La opción que los discípulos han hecho por Jesús les ha granjeado la enemistad de los judíos. La expresión miedo a los judíos es de carácter religioso. No significa miedo al pueblo judío (los discípulos eran judíos), sino miedo a la exclusión de la sinagoga, decisión esta que los guardianes de la Ley de Dios habían tomado contra todo el que reconociera a Jesús como Mesías (ver Jn.9,22). Excluidos de la comunidad creyente, los discípulos de Jesús eran un grupo sin puesto y sin paz.

La presencia de Jesús cambia esta situación de los discípulos. Es el Jesús de siempre, al que habían conocido, con el que habían convivido y por el que habían optado. Jesús les devuelve primero la paz de la que carecían por estar excluidos de la sinagoga. En segundo lugar, Jesús les da un puesto y una razón de ser en el mundo convirtiéndolos en enviados suyos, de la misma manera que él lo había sido antes del Padre. Surge así la comunidad creyente, que se llamará Iglesia para distinguirse de la Sinagoga.

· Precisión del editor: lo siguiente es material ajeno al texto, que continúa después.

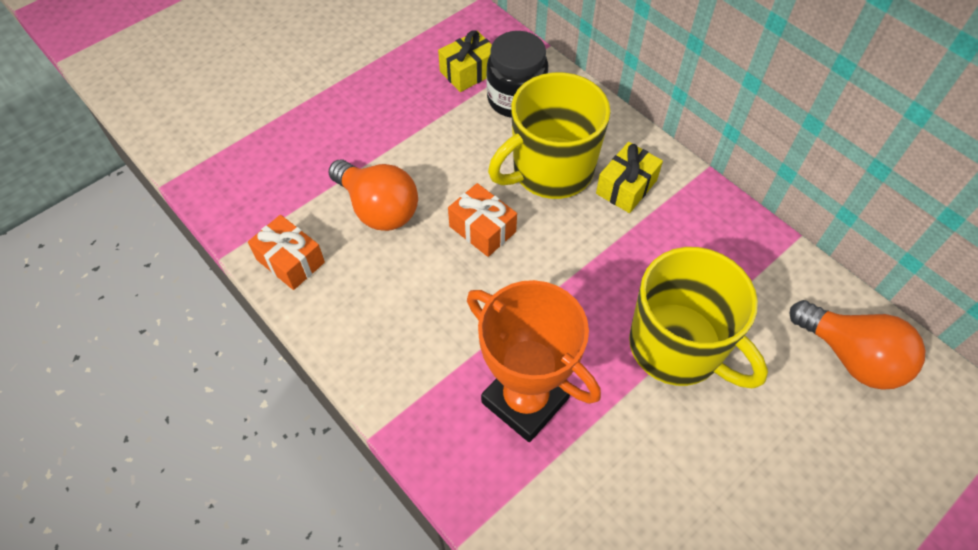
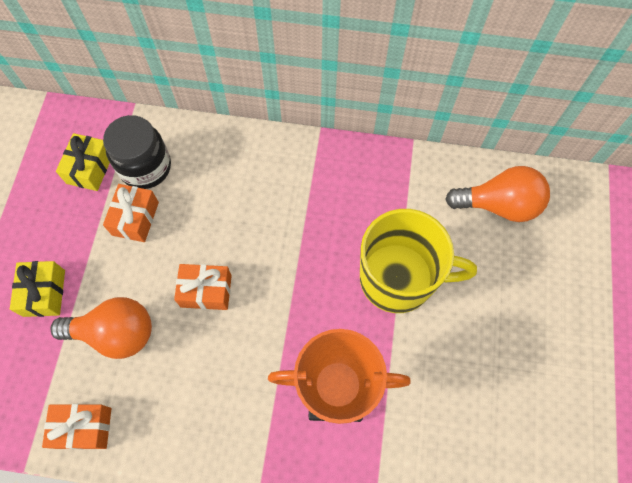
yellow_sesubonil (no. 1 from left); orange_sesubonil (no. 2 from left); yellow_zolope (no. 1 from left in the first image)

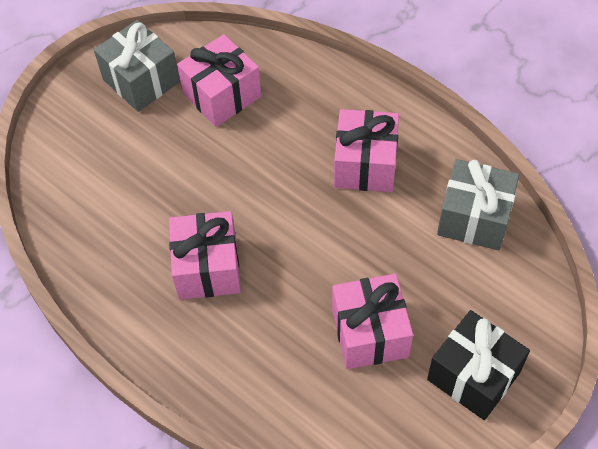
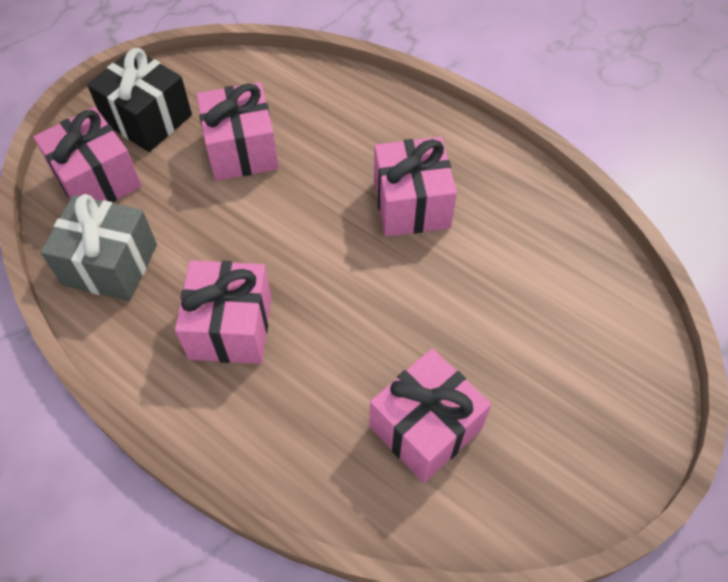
pink_sesubonil (no. 1 from left); grey_sesubonil (no. 1 from left in the first image)

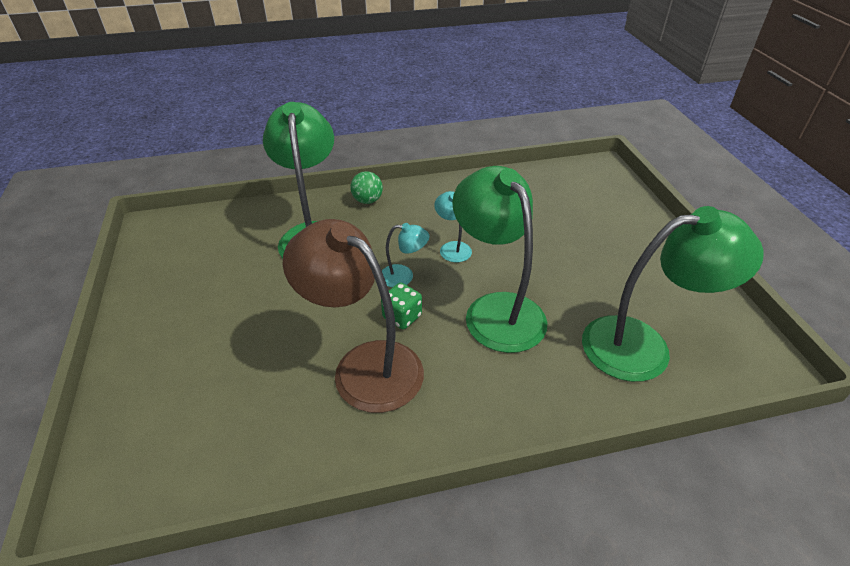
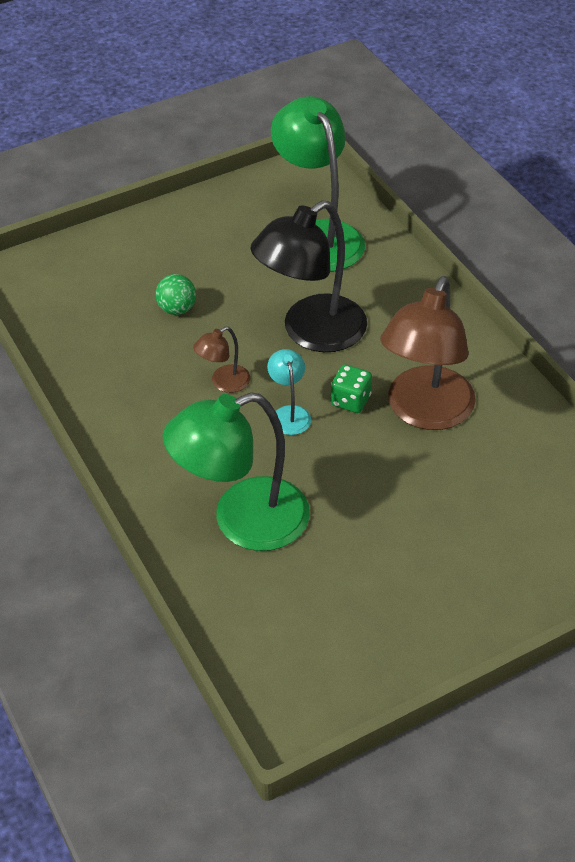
green_vozetan; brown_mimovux (no. 1 from left); black_mimovux

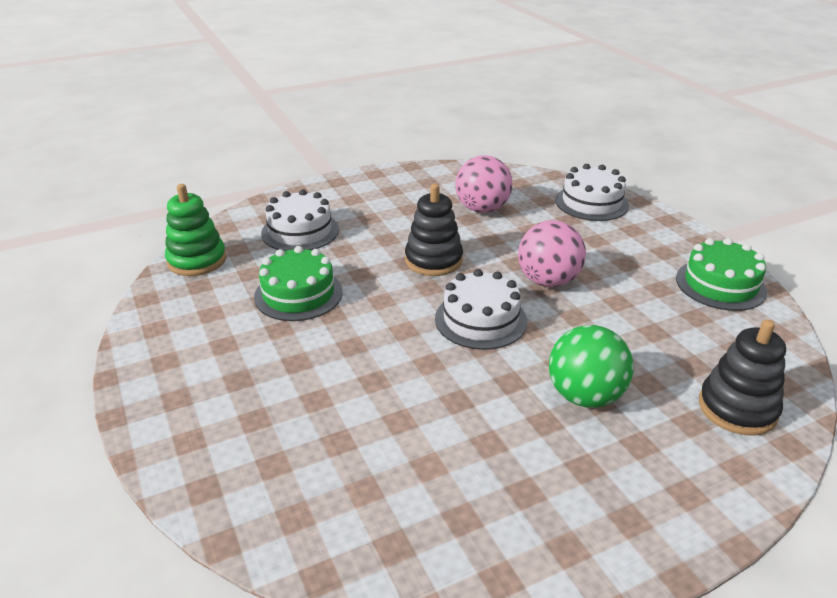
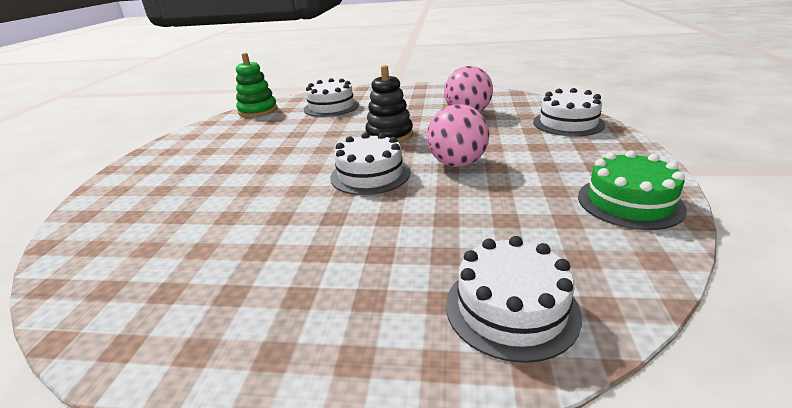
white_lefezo (no. 3 from left); green_lefezo (no. 1 from left in the first image); green_vozetan

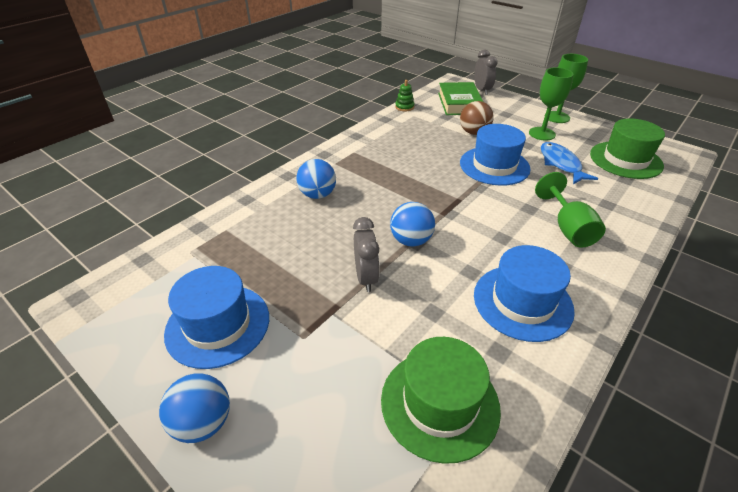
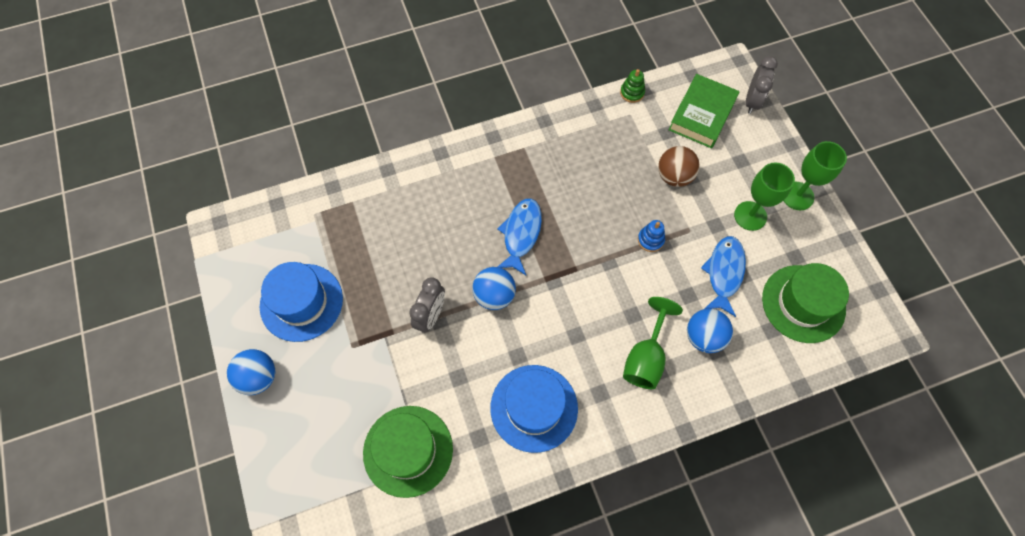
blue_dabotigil (no. 1 from left); blue_dasefox; blue_vozetan (no. 3 from left)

A diferencia de ésta, caracterizada por el espíritu de la Ley, la nueva comunidad se caracteriza por el Espíritu de Jesús y del Padre. En razón de este Espíritu la nueva comunidad encarna la oferta de gracia de Dios a los hombres. Las últimas palabras del texto se pueden parafrasear de la siguiente manera: Vosotros sois a partir de ahora los responsables de la oferta de mi Padre a todos los hombres. De vosotros depende ahora esta oferta.

Los destinatarios de estas palabras no son sólo los doce como a veces se piensa, sino la totalidad de la comunidad. El trasfondo de este texto no es jerárquico, sino comunitario. El sentido de estas palabra es a su vez mucho más amplio y rico que la práctica del actual sacramento de la Penitencia.

El texto de hoy es especialmente significativo para la Iglesia por cuanto que marca el comienzo y el sentido de su andadura. Por su comienzo la Iglesia nace excluida de lo que había sido su medio y marco de referencias religiosas. Históricamente la Iglesia nace sin puesto y contra corriente, pero no respecto al mundo civil, sino respecto al mundo religioso. El valor de ejemplaridad de los comienzos de la Iglesia reside en que los problemas le vienen del propio mundo de la creencia.

La misión de la Iglesia es ser reveladora de Jesús y, en última instancia, de Dios. La misión la realiza en la medida en que es portadora del Espíritu de Jesús y de Dios. Vistas las cosas en sus comienzos históricos (así es como necesariamente las tiene que ver la exégesis), este Espíritu, que en razón de su origen se llama santo, está en las antípodas del espíritu que reina en los responsables de la Ley de Dios. Los retos no le vienen a la Iglesia desde el exterior. El auténtico reto es su capacidad de apertura al Espíritu de Jesús. Este Espíritu cambia mucho las cosas. Probablemente las renueva siempre.